AVAILABLE RECORDS:

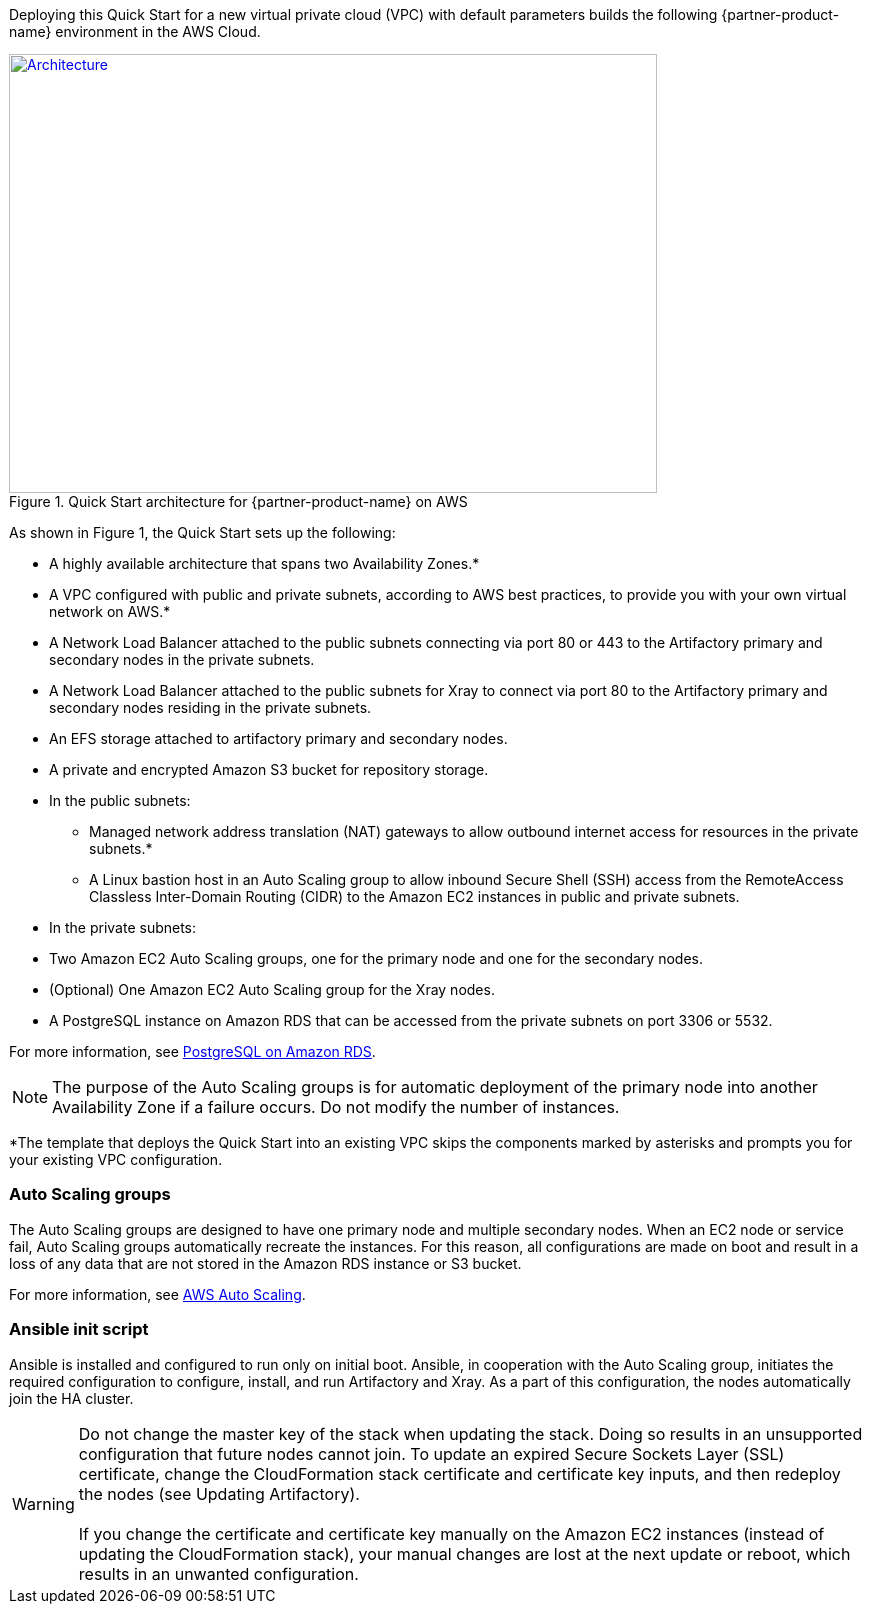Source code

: Deploying this Quick Start for a new virtual private cloud (VPC) with
default parameters builds the following {partner-product-name} environment in the
AWS Cloud.

// Replace this example diagram with your own. Send us your source PowerPoint file. Be sure to follow our guidelines here : http://(we should include these points on our contributors giude)
[#architecture1]
.Quick Start architecture for {partner-product-name} on AWS
[link=images/jfrog-architecture-diagram.png]
image::../images/jfrog-architecture-diagram.png[Architecture,width=648,height=439]

As shown in Figure 1, the Quick Start sets up the following:

* A highly available architecture that spans two Availability Zones.*
* A VPC configured with public and private subnets, according to AWS best practices, to
provide you with your own virtual network on AWS.*
* A Network Load Balancer attached to the public subnets connecting via port 80 or 443
to the Artifactory primary and secondary nodes in the private subnets.
* A Network Load Balancer attached to the public subnets for Xray to connect via port 80 to the Artifactory primary and secondary nodes residing in the private subnets.
* An EFS storage attached to artifactory primary and secondary nodes.
* A private and encrypted Amazon S3 bucket for repository storage.
* In the public subnets:

** Managed network address translation (NAT) gateways to allow outbound
internet access for resources in the private subnets.*
** A Linux bastion host in an Auto Scaling group to allow inbound Secure
Shell (SSH) access from the RemoteAccess Classless Inter-Domain Routing (CIDR) to the Amazon EC2 instances in public
and private subnets.

* In the private subnets:

// Add bullet points for any additional components that are included in the deployment. Make sure that the additional components are also represented in the architecture diagram.
** Two Amazon EC2 Auto Scaling groups, one for the primary node and one for the secondary nodes.
** (Optional) One Amazon EC2 Auto Scaling group for the Xray nodes.
** A PostgreSQL instance on Amazon RDS that can be accessed from the private subnets on port 3306 or 5532.

For more information, see https://docs.aws.amazon.com/AmazonRDS/latest/UserGuide/CHAP_PostgreSQL.html[PostgreSQL on Amazon RDS^].

NOTE: The purpose of the Auto Scaling groups is for automatic deployment of
the primary node into another Availability Zone if a failure occurs. Do not modify the
number of instances.

*The template that deploys the Quick Start into an existing VPC skips
the components marked by asterisks and prompts you for your existing VPC
configuration.

=== Auto Scaling groups

The Auto Scaling groups are designed to have one primary node and multiple secondary
nodes. When an EC2 node or service fail, Auto Scaling groups automatically recreate the
instances. For this reason, all configurations are made on boot and result in a loss of any
data that are not stored in the Amazon RDS instance or S3 bucket.

For more information, see https://aws.amazon.com/autoscaling/[AWS Auto Scaling^].

=== Ansible init script
Ansible is installed and configured to run only on initial boot. Ansible, in cooperation with
the Auto Scaling group, initiates the required configuration to configure, install, and run Artifactory and Xray. As a part
of this configuration, the nodes automatically join the HA cluster.

WARNING: Do not change the master key of the stack when updating the stack.
Doing so results in an unsupported configuration that future nodes cannot join.
To update an expired Secure Sockets Layer (SSL) certificate, change the
CloudFormation stack certificate and certificate key inputs, and then redeploy the
nodes (see Updating Artifactory). +
 +
If you change the certificate and certificate key
manually on the Amazon EC2 instances (instead of updating the CloudFormation stack), your
manual changes are lost at the next update or reboot, which results in an unwanted
configuration.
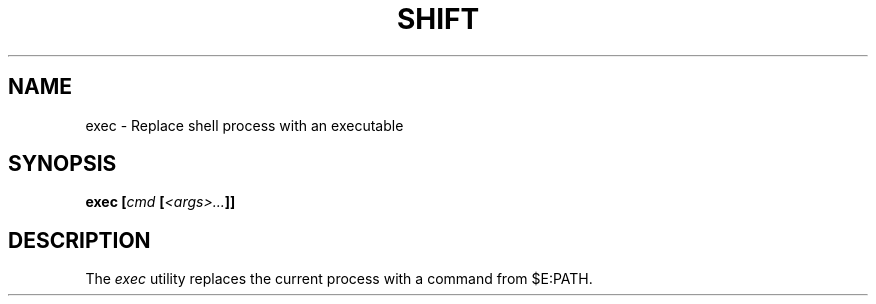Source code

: .TH SHIFT 1
.SH NAME
exec \- Replace shell process with an executable
.SH SYNOPSIS
.BI "exec [" "cmd " [ <args>... ]]
.SH DESCRIPTION
The
.I exec
utility replaces the current process with a command from $E:PATH.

TRY IT:
Reproduce the records above from their first line to the line bearing "[#architecture1]", both ends included, leaving every picture out.

EXERCISE ANSWER:
Source code

: Deploying this Quick Start for a new virtual private cloud (VPC) with
default parameters builds the following {partner-product-name} environment in the
AWS Cloud.

// Replace this example diagram with your own. Send us your source PowerPoint file. Be sure to follow our guidelines here : http://(we should include these points on our contributors giude)
[#architecture1]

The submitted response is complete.